PAGE EXTRACT:

Review: The Game of Thrones Finale Was the Wrong Sort of Fantasy

The show’s final episode was visually striking, but its neat resolution was ultimately out of character.
film still of character looking through book
HBO

And so it was written. Maybe you liked it, maybe you didn’t. But the finale of Game of Thrones suggested that, to some extent, it doesn’t matter; this was always where things were headed. Its characters’ fates were ultimately a matter of destiny. Everything happened for a reason. The entire series existed in the blank iris of a future king’s third eye and would live on in large leather-bound books for generations to come.

The show’s finale, “The Iron Throne,” also suggested that that was what was important—the power of stories, the upkeep of records, the lessons in legends. “There’s nothing in the world more powerful than a good story,” Tyrion Lannister would say midway through the episode, during a gathering of the few remaining lords—really, the few remaining central characters. He was making a case for Bran Stark to be king. An odd choice, considering Bran’s paltry résumé makes Beto’s look impressive. But, as Tyrion would argue, “Who has a better story than Bran the Broken?” As it turned out, the appeal to the power of stories was compelling—less laughable, at least, than Sam Tarly’s suggestion of democracy. Long live Bran the Broken!

But when it comes to the story at hand, I’m getting ahead of myself. A lot happened before the next king was chosen. Namely, the entire brief, terrifying reign of Daenerys Stormborn Targaryen. “The Iron Throne” picked up where “The Bells” left off. The opening shot found Tyrion walking through the ashes of Westeros, horrified as he surveyed the damage wrought by the new Mad Queen. The scene was bleak, a gray post-apocalyptic war zone littered with bodies and bits of ember. The shot, though, was magnificent. David Benioff and D.B. Weiss, who directed the episode, and Jonathan Freeman, who shot it, framed Tyrion tight, so that you could make out every anguished wrinkle in his weathered face. From Tyrion’s ground-level vantage, it all felt grimly surreal, like walking around lower Manhattan post-9/11.

SUPPLIED MATERIAL:
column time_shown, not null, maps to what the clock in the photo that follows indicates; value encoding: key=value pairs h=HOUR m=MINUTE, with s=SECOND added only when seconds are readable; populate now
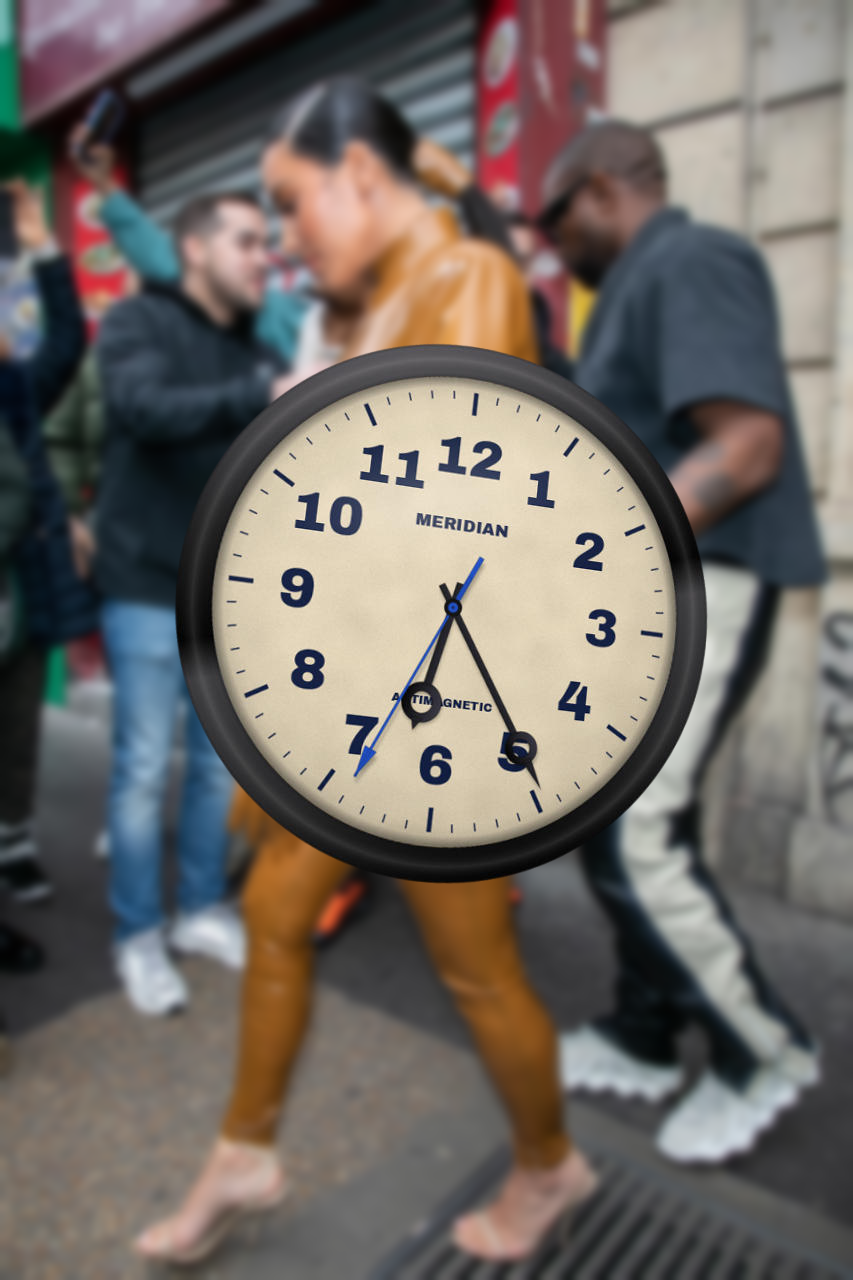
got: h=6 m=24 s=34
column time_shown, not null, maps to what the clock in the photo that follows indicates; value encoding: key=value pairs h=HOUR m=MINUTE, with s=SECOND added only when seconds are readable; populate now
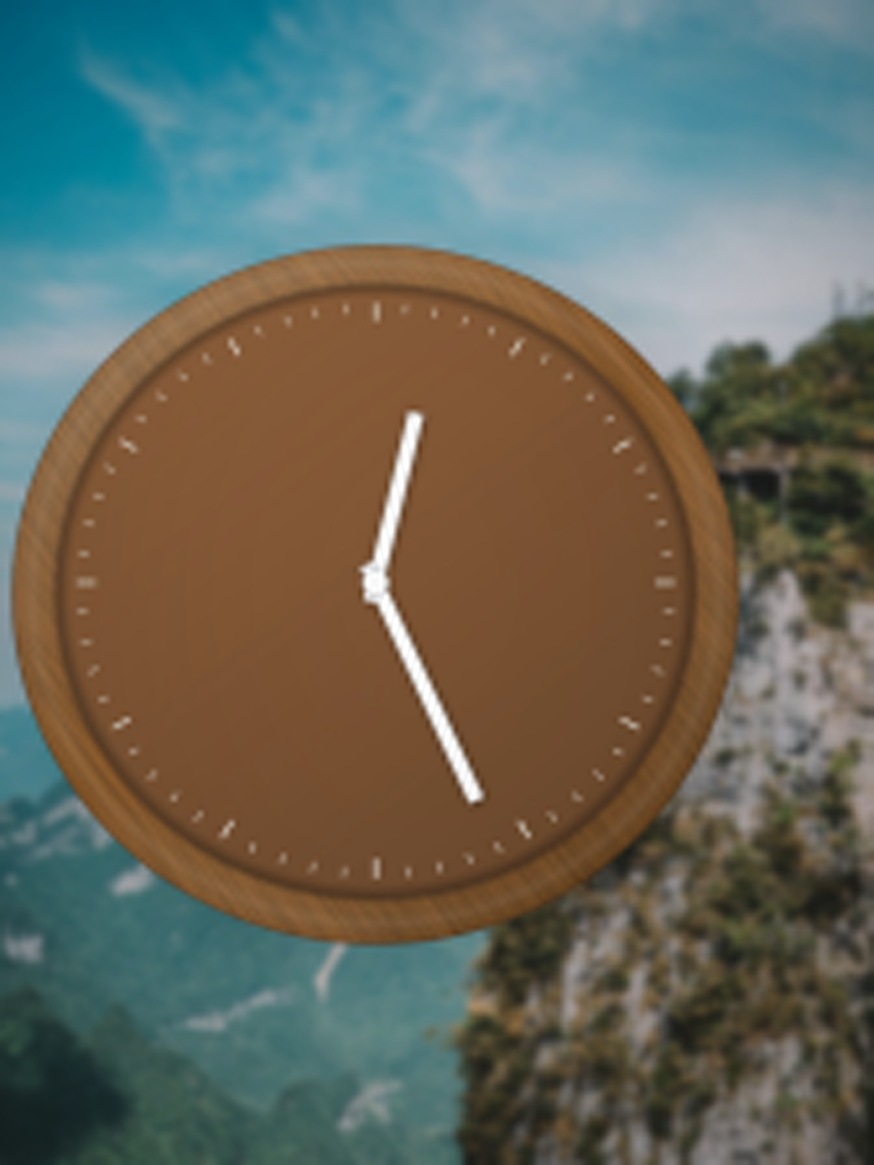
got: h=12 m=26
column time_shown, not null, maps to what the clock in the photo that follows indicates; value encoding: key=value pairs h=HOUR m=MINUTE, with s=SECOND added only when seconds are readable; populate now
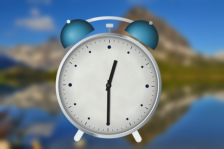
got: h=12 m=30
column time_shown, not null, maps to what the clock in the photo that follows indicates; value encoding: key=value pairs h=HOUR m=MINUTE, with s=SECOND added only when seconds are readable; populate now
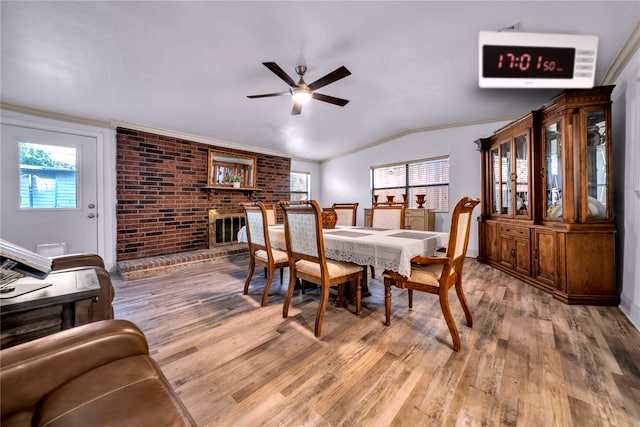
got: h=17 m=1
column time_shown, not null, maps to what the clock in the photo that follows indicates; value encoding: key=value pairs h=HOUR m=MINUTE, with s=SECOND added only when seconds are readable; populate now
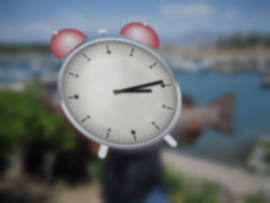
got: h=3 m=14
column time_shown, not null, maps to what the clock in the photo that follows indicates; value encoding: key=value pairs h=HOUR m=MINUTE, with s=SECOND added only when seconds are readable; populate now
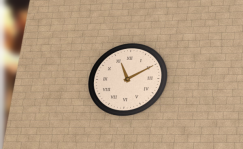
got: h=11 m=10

--

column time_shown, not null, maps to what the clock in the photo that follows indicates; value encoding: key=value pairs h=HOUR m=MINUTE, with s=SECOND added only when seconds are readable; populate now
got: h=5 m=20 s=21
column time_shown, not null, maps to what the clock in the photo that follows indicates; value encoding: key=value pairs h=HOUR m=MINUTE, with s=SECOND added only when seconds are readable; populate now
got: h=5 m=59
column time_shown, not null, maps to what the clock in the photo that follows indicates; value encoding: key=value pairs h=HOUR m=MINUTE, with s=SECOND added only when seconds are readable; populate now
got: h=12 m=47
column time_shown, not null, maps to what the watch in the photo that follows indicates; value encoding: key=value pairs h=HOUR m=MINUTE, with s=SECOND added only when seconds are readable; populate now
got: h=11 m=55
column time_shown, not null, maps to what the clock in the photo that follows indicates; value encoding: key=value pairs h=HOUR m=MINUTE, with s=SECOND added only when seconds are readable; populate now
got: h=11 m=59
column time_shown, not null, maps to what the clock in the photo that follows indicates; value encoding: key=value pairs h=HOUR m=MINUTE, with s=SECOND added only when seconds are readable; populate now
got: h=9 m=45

* * *

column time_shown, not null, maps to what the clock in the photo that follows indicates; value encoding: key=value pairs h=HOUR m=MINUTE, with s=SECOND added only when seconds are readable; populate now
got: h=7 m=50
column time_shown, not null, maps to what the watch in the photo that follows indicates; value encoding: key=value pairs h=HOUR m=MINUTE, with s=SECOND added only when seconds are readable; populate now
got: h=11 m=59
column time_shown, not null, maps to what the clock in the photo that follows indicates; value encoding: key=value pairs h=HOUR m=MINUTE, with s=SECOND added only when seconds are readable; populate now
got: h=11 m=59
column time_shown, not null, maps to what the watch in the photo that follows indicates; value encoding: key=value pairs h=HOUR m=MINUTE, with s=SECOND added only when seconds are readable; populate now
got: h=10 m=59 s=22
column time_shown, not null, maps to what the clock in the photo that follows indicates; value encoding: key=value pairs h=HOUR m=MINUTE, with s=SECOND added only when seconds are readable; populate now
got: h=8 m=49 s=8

REQUIRED WORK: Return a passage from the review of the Game of Thrones finale word for word, beginning at the words "Review: The Game" and stopping after the words "generations to come.".

EXERCISE RESPONSE:
Review: The Game of Thrones Finale Was the Wrong Sort of Fantasy

The show’s final episode was visually striking, but its neat resolution was ultimately out of character.
film still of character looking through book
HBO

And so it was written. Maybe you liked it, maybe you didn’t. But the finale of Game of Thrones suggested that, to some extent, it doesn’t matter; this was always where things were headed. Its characters’ fates were ultimately a matter of destiny. Everything happened for a reason. The entire series existed in the blank iris of a future king’s third eye and would live on in large leather-bound books for generations to come.